From his win in 2018 to the incredible scene with Amy Bockerstette on the 16th hole a year later, Woodland has brought a lot of smiles to this tournament over the years.
But his smile disappeared in the late spring of last year.
"I'm a very optimistic person, [I] believe good things will happen. And I was very fear-driven every day, mostly around death," Woodland said.
It was a couple of weeks after the Masters in April when Woodland began waking up in the middle of the night shaking with partial seizures and a fear that he was dying.
"It didn't matter if I was driving a car or on an airplane, I think the bin's going to fall on me. Just everything I thought was going to kill me," he said. "All you wanted to do was go to sleep, just to not think about it, but going to sleep was the worst part because that's where all the seizures were happening."
Woodland asked his doctor for anxiety medication, but instead got an MRI on May 24, which revealed he had a tumor-like lesion on his brain that sat on the part that controlled fear and anxiety.
"The hardest part for me is I wasn't myself.

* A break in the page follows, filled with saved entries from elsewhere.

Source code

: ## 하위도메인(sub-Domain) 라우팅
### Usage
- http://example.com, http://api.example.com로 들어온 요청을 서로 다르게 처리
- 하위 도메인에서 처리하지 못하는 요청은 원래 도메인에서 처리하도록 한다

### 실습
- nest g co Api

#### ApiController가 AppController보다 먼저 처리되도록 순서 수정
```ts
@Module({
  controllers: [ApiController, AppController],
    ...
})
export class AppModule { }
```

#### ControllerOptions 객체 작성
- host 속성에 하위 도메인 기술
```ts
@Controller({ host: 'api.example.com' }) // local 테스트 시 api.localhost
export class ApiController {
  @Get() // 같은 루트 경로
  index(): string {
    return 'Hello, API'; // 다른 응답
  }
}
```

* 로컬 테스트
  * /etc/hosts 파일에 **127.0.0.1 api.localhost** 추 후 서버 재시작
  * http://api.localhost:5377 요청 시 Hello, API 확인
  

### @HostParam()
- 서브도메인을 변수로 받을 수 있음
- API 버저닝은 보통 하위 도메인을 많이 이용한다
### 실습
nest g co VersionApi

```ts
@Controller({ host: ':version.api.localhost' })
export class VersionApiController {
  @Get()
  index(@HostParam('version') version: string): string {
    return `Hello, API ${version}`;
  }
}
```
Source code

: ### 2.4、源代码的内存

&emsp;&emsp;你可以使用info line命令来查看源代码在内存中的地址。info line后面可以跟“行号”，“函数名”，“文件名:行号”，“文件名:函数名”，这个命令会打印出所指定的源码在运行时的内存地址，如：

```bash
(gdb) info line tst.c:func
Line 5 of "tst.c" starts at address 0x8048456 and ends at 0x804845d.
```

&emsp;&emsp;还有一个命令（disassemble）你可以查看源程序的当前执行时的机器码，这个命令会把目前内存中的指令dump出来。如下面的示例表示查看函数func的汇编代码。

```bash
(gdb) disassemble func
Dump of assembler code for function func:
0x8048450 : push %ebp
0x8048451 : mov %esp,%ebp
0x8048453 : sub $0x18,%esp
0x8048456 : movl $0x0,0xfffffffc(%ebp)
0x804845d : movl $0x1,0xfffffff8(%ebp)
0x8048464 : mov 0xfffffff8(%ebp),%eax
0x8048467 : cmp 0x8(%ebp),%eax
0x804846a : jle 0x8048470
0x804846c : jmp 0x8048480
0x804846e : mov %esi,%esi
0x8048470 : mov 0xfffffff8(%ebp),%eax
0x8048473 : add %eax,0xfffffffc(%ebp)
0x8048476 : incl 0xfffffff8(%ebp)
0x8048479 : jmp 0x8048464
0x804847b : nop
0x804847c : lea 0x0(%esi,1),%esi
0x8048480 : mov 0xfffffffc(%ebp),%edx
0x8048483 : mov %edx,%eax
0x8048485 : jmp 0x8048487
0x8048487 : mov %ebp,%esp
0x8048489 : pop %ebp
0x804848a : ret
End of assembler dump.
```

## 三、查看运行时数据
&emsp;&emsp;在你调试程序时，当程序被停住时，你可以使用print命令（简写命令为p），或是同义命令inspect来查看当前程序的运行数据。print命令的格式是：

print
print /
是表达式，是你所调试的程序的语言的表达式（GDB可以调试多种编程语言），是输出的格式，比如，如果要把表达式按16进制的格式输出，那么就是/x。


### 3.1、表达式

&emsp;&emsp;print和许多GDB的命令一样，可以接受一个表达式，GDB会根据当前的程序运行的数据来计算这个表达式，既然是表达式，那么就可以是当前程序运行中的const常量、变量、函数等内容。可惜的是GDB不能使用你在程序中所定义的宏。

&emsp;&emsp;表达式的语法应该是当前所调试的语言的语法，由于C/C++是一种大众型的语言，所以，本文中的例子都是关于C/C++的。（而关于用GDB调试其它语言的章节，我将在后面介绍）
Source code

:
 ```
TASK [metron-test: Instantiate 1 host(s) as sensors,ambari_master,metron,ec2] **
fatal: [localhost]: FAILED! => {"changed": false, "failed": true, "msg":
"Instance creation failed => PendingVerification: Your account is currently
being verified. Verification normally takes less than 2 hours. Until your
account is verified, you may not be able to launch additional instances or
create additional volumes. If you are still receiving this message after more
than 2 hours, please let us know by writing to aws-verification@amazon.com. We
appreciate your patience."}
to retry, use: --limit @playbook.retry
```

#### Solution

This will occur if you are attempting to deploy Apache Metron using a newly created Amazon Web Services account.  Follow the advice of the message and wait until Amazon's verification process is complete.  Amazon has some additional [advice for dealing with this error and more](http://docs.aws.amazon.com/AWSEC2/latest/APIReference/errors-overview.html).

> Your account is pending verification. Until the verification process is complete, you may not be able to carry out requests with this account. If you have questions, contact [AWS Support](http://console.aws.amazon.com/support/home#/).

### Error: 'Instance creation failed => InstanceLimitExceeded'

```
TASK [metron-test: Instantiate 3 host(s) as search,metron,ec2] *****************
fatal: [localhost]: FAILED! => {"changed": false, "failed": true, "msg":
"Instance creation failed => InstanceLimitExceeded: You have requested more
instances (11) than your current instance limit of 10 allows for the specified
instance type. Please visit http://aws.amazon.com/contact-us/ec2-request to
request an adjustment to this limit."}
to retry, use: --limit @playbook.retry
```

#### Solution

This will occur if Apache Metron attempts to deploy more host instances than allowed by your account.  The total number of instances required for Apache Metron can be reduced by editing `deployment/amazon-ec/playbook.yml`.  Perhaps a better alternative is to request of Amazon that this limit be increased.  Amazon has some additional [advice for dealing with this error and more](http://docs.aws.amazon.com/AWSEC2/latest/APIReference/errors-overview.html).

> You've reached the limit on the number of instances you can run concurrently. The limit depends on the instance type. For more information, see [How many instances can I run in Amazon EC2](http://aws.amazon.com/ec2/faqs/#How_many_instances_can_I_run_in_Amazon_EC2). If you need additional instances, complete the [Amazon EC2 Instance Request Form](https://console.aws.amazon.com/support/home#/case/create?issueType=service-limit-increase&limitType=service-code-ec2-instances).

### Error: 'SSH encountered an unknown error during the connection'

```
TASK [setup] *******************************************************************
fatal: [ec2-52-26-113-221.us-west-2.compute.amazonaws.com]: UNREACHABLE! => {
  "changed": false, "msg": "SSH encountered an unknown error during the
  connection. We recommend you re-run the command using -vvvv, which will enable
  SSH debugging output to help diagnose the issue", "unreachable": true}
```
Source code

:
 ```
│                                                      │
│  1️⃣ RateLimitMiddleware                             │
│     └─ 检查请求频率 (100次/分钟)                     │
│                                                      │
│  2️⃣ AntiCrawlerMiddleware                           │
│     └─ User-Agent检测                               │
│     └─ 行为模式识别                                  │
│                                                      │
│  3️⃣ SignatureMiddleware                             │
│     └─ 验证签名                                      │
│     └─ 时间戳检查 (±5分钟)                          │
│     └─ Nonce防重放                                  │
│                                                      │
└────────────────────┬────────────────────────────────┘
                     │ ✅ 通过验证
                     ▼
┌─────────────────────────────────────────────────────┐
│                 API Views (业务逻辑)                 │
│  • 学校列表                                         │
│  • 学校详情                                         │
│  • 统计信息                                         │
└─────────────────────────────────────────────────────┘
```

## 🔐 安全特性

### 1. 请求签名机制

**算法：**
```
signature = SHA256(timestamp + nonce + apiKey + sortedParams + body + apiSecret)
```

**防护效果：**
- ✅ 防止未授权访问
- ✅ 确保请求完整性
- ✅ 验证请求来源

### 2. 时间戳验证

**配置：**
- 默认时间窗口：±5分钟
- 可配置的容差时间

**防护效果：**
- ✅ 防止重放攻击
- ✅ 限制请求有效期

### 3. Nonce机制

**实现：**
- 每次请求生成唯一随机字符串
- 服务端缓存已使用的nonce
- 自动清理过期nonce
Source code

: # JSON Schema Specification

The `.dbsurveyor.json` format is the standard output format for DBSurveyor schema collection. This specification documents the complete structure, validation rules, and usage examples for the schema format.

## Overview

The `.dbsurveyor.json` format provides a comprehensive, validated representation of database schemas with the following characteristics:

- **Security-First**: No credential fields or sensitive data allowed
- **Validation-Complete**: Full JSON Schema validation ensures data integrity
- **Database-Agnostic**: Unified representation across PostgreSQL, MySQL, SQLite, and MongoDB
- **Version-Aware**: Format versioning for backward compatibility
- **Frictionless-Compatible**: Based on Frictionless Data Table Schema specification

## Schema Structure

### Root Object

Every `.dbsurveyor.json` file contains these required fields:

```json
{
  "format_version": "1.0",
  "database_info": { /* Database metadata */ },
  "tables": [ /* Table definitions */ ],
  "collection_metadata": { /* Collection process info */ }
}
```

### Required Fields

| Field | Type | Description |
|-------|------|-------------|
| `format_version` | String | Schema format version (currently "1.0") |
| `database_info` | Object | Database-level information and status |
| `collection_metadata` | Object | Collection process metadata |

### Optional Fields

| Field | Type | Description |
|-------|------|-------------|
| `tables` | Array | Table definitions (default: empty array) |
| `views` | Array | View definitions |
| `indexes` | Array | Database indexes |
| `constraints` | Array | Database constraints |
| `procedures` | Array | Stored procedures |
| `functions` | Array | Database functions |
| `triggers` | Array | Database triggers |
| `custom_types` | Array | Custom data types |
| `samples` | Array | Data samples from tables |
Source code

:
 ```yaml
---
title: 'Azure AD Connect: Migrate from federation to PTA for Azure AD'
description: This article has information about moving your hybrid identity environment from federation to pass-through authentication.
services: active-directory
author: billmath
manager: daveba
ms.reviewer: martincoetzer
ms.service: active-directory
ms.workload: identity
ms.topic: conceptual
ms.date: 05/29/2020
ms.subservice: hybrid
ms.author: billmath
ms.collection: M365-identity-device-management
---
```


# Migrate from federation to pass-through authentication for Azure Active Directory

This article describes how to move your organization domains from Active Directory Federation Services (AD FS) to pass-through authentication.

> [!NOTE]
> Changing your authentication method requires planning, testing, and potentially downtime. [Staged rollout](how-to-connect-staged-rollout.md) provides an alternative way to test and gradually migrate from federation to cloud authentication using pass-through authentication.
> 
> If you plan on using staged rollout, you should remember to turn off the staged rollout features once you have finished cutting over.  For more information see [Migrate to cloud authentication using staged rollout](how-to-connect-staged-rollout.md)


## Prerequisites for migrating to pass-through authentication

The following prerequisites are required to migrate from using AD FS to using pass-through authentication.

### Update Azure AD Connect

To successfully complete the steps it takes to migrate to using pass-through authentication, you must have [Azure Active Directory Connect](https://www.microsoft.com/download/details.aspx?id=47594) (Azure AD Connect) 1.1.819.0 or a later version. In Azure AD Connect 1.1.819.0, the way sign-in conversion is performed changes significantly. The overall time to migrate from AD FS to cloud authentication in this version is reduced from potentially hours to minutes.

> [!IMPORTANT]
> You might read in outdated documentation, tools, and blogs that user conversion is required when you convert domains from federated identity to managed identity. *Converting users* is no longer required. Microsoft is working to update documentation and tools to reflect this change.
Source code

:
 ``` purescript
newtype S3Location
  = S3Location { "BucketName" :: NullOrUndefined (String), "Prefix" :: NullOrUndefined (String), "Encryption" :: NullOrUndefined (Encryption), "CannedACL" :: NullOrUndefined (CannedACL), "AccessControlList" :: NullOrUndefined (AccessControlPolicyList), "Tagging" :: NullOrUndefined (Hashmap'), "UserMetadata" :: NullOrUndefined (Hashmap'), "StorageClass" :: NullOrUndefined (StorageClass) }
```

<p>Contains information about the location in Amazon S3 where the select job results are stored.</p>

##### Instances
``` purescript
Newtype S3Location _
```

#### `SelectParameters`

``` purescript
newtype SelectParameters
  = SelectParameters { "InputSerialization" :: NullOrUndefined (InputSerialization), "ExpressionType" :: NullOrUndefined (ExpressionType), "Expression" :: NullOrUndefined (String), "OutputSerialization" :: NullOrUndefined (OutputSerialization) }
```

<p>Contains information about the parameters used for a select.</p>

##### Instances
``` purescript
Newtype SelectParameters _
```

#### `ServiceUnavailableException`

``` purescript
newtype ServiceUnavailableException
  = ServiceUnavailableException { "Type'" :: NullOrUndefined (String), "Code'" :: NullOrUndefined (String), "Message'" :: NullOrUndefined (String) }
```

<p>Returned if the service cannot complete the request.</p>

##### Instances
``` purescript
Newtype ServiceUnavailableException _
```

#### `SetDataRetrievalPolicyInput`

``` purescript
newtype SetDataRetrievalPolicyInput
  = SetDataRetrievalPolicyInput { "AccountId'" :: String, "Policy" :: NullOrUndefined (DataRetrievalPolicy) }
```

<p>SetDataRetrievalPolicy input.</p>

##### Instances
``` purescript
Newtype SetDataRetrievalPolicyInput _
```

That's probably the hardest part for my family as well. I'm 39 years old, [and] to live a life one way and then all of a sudden, you're not yourself. You have no control."
For 10 weeks, Woodland played through symptoms. Eight of the weeks he was on medication for the seizures, which left him so tired that he couldn’t stay awake past 9 a.m. without an energy pill.
Finally, in September, he underwent a craniotomy. A baseball-sized chunk of his skull was taken out to remove as much of the affected area of his brain as they could.
"When I woke up and realized I was OK, I was filled with thankfulness and love that replaced the fear. It was emotional, very emotional, because I'd gone four and a half months of every day really thinking I was going to die."
There’s finally a light at the end of this long process for Woodland and his family.
The seizures have stopped, his energy is back, and he says he’s finally starting to feel like himself again — his major-champion self, as this week marks his third tournament back on Tour.
"I want to prove to my kids that nobody's going to tell you that you can't do anything. You can overcome even some of the toughest, scariest decisions and things in your life. Not everything's easy. This came out of nowhere for me, but I'm not going to let it stop me. I don't want this to be a bump in the road for me. I want it to be a jumpstart in my career," Woodland said. "At the end of the day, I'm here because I believe this is what I've been born to do, is to play great golf. And I want to do that again."